B.C. has 83,000 hotel rooms in 1,252 hotels. Of those hotels, 25 per cent remain closed, she said. Those that are open are running at about 30 per cent capacity.

More than 80 per cent of hotels in B.C. are small and medium-sized businesses, she said.

Jarrett would like to see B.C. opened to travellers from elsewhere in Canada this summer.

The association is proposing that B.C. allow meetings and conferences, possibility by fall. They would follow health and safety protocols, and allow attendees from elsewhere in Canada and from international locations where the infection rate is low.

Frank Bourree, tourism consultant and vice-chair of the South Island Prosperity Partnership, pointed to the relationship between jobs and a healthy industry.

“The problem is that very few tourism businesses are going to be up to full capacity in order to bring everybody back, even through the fall. So is there even a job for them to come back to?

“I think it is great that they [workers] are bringing profile to the loss of tourism jobs here but there has to be an employer there to employ them. And the industry is really precarious right now.”

Employees need to be supported until their jobs come back, Bourree said.

Another key factor is that when the temporary layoff period winds up, employers have to pay severance. “For the employers, if they’ve got a huge severance hit, that might push them right over the edge into bankruptcy,” Bourree said.

Tourism represents 10 per cent of the employment base in the capital region, Bourree said.

Greater Victoria hotels are running at about 25 per cent occupancy, down from 80 per cent a year ago, he said.

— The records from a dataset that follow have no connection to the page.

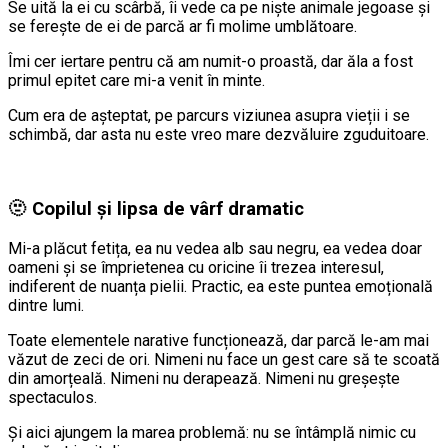
Se uită la ei cu scârbă, îi vede ca pe niște animale jegoase și
se ferește de ei de parcă ar fi molime umblătoare.
Îmi cer iertare pentru că am numit-o proastă, dar ăla a fost
primul epitet care mi-a venit în minte.
Cum era de așteptat, pe parcurs viziunea asupra vieții i se
schimbă, dar asta nu este vreo mare dezvăluire zguduitoare.
🫥 Copilul și lipsa de vârf dramatic
Mi-a plăcut fetița, ea nu vedea alb sau negru, ea vedea doar
oameni și se împrietenea cu oricine îi trezea interesul,
indiferent de nuanța pielii. Practic, ea este puntea emoțională
dintre lumi.
Toate elementele narative funcționează, dar parcă le-am mai
văzut de zeci de ori. Nimeni nu face un gest care să te scoată
din amorțeală. Nimeni nu derapează. Nimeni nu greșește
spectaculos.
Și aici ajungem la marea problemă: nu se întâmplă nimic cu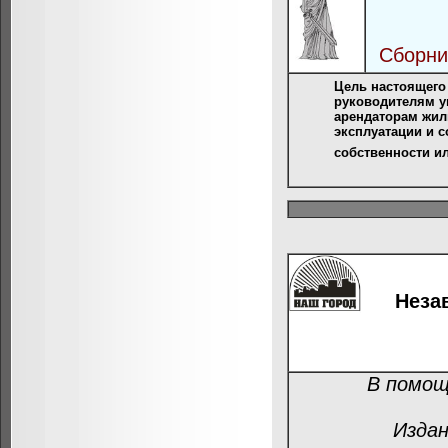
Сборни
Цель настоящего
руководителям у
арендаторам жил
эксплуатации и 
собственности и
Неза
В помощ
Издан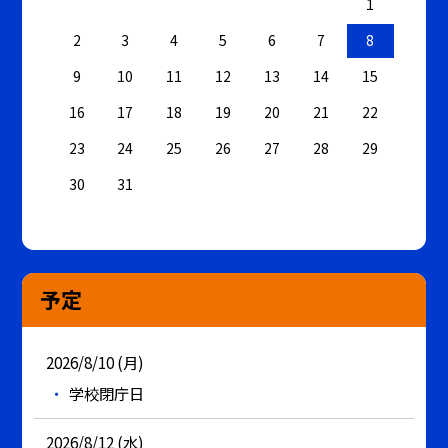
1
2
3
4
5
6
7
8
9
10
11
12
13
14
15
16
17
18
19
20
21
22
23
24
25
26
27
28
29
30
31
予定
2026/8/10 (月)
学校閉庁日
2026/8/12 (水)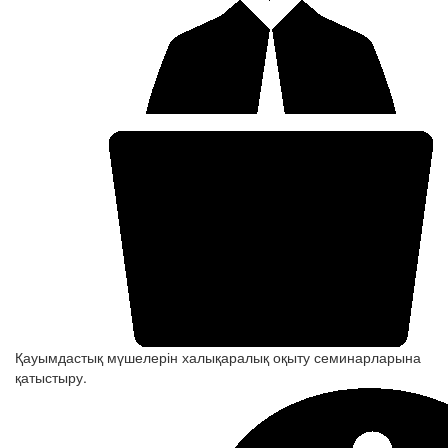
Қауымдастық мүшелерін халықаралық оқыту семинарларына
қатыстыру.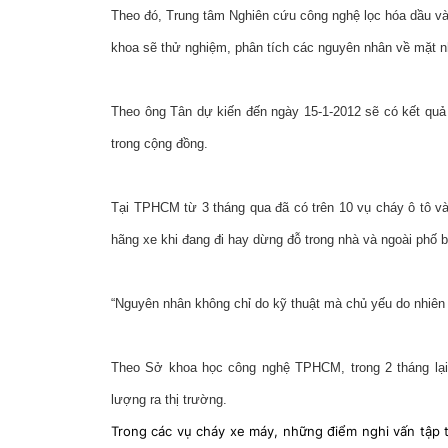
Theo đó, Trung tâm Nghiên cứu công nghệ lọc hóa dầu và
khoa sẽ thử nghiệm, phân tích các nguyên nhân về mặt n
Theo ông Tân dự kiến đến ngày 15-1-2012 sẽ có kết quả
trong cộng đồng.
Tại TPHCM từ 3 tháng qua đã có trên 10 vụ cháy ô tô và m
hãng xe khi đang đi hay dừng đỗ trong nhà và ngoài phố 
“Nguyên nhân không chỉ do kỹ thuật mà chủ yếu do nhiên l
Theo Sở khoa học công nghệ TPHCM, trong 2 tháng lại 
lượng ra thị trường.
Trong các vụ cháy xe máy, những điểm nghi vấn tập t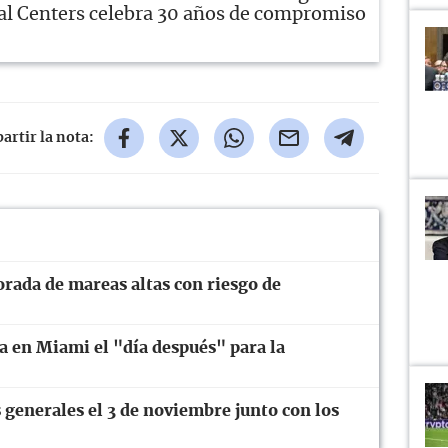
l Centers celebra 30 años de compromiso
rtir la nota:
orada de mareas altas con riesgo de
a en Miami el "día después" para la
 generales el 3 de noviembre junto con los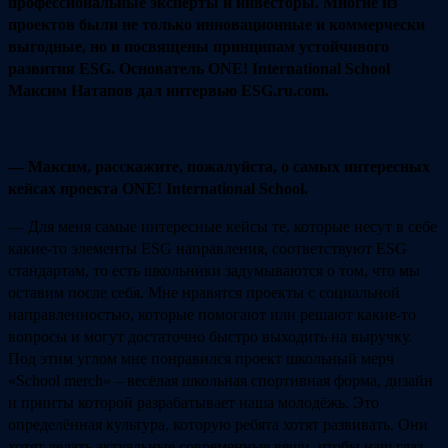
профессиональные эксперты и инвесторы. Многие из
проектов были не только инновационные и коммерчески
выгодные, но и посвящены принципам устойчивого
развития ESG. Основатель ONE! International School
Максим Натапов дал интервью ESG.ru.com.
— Максим, расскажите, пожалуйста, о самых интересных
кейсах проекта ONE! International School.
— Для меня самые интересные кейсы те, которые несут в себе
какие-то элементы ESG направления, соответствуют ESG
стандартам, то есть школьники задумываются о том, что мы
оставим после себя. Мне нравятся проекты с социальной
направленностью, которые помогают или решают какие-то
вопросы и могут достаточно быстро выходить на выручку.
Под этим углом мне понравился проект школьный мерч
«School merch» – весёлая школьная спортивная форма, дизайн
и принты которой разрабатывает наша молодёжь. Это
определённая культура, которую ребята хотят развивать. Они
хотят делать актуальные современные вещи, чтобы наш глаз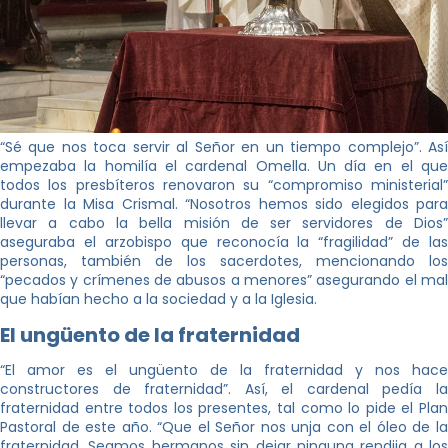
“Sé que nos toca servir al Señor en un tiempo complejo”. Así
empezaba la homilía el cardenal Omella. Un día en el que
todos los presbíteros renovaron su “compromiso ministerial”
durante la Misa Crismal. “Nosotros hemos sido elegidos para
llevar a cabo la bella misión de ser servidores de Dios”
aseguraba el arzobispo que reconocía la “fragilidad” de las
personas, también de los sacerdotes, mencionando los
“pecados y crímenes de abusos a menores” asegurando el mal
que habían hecho a la sociedad y a la Iglesia.
El ungüento de la fraternidad
“El amor es el ungüento de la fraternidad y nos hace
constructores de fraternidad”. Así, el cardenal pedía la
fraternidad entre todos los presentes, tal como lo pide el Plan
Pastoral de este año. “Que el Señor nos unja con el óleo de la
fraternidad. Seamos hermanos sin dejar ninguna rendija a los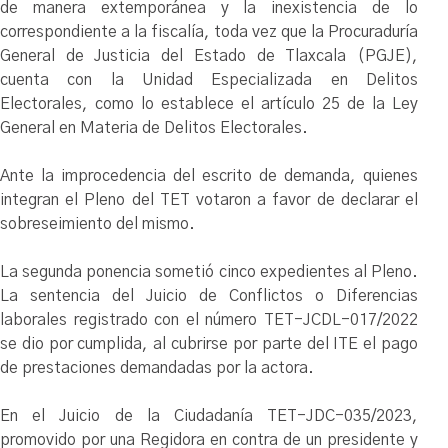
de manera extemporánea y la inexistencia de lo
correspondiente a la fiscalía, toda vez que la Procuraduría
General de Justicia del Estado de Tlaxcala (PGJE),
cuenta con la Unidad Especializada en Delitos
Electorales, como lo establece el artículo 25 de la Ley
General en Materia de Delitos Electorales.
Ante la improcedencia del escrito de demanda, quienes
integran el Pleno del TET votaron a favor de declarar el
sobreseimiento del mismo.
La segunda ponencia sometió cinco expedientes al Pleno.
La sentencia del Juicio de Conflictos o Diferencias
laborales registrado con el número TET-JCDL-017/2022
se dio por cumplida, al cubrirse por parte del ITE el pago
de prestaciones demandadas por la actora.
En el Juicio de la Ciudadanía TET-JDC-035/2023,
promovido por una Regidora en contra de un presidente y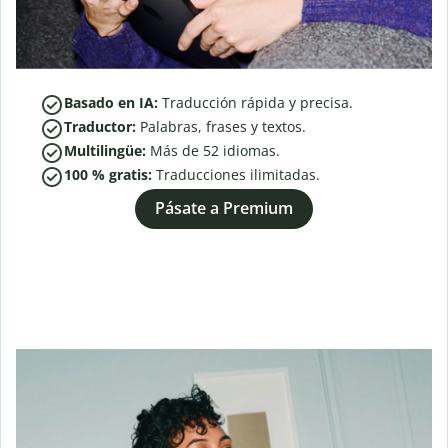
Basado en IA:
Traducción rápida y precisa.
Traductor:
Palabras, frases y textos.
Multilingüe:
Más de
52
idiomas.
100 % gratis:
Traducciones ilimitadas.
Pásate a Premium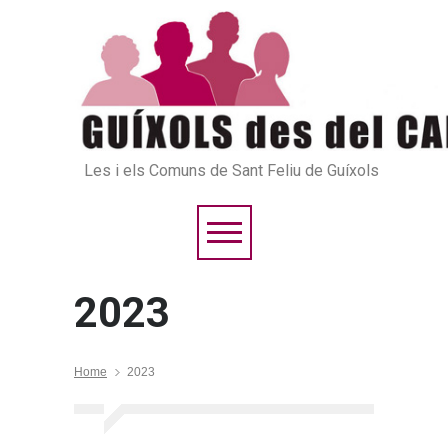
Les i els Comuns de Sant Feliu de Guíxols
2023
Home
2023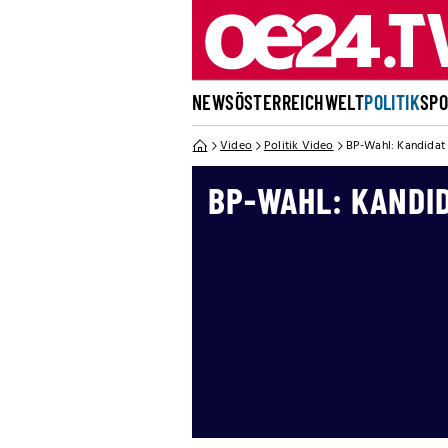
NEWS
ÖSTERREICH
WELT
POLITIK
SP
Video
Politik Video
BP-Wahl: Kandidat
BP-WAHL: KANDI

“Nobody believes that we are going to see international travel into B.C. for the balance of this year.”

Even when a hotel is open, it is unlikely to be profitable, Bourree said. Most open hotels are operating on a “shoestring,” he said.

The challenge locally and within the rest of the province, is that B.C. visitors stay on the weekends and not during the week, meaning the industry is not filling enough rooms. Travellers from elsewhere in Canada and internationally typically stay long and stay during the week, Bourree said.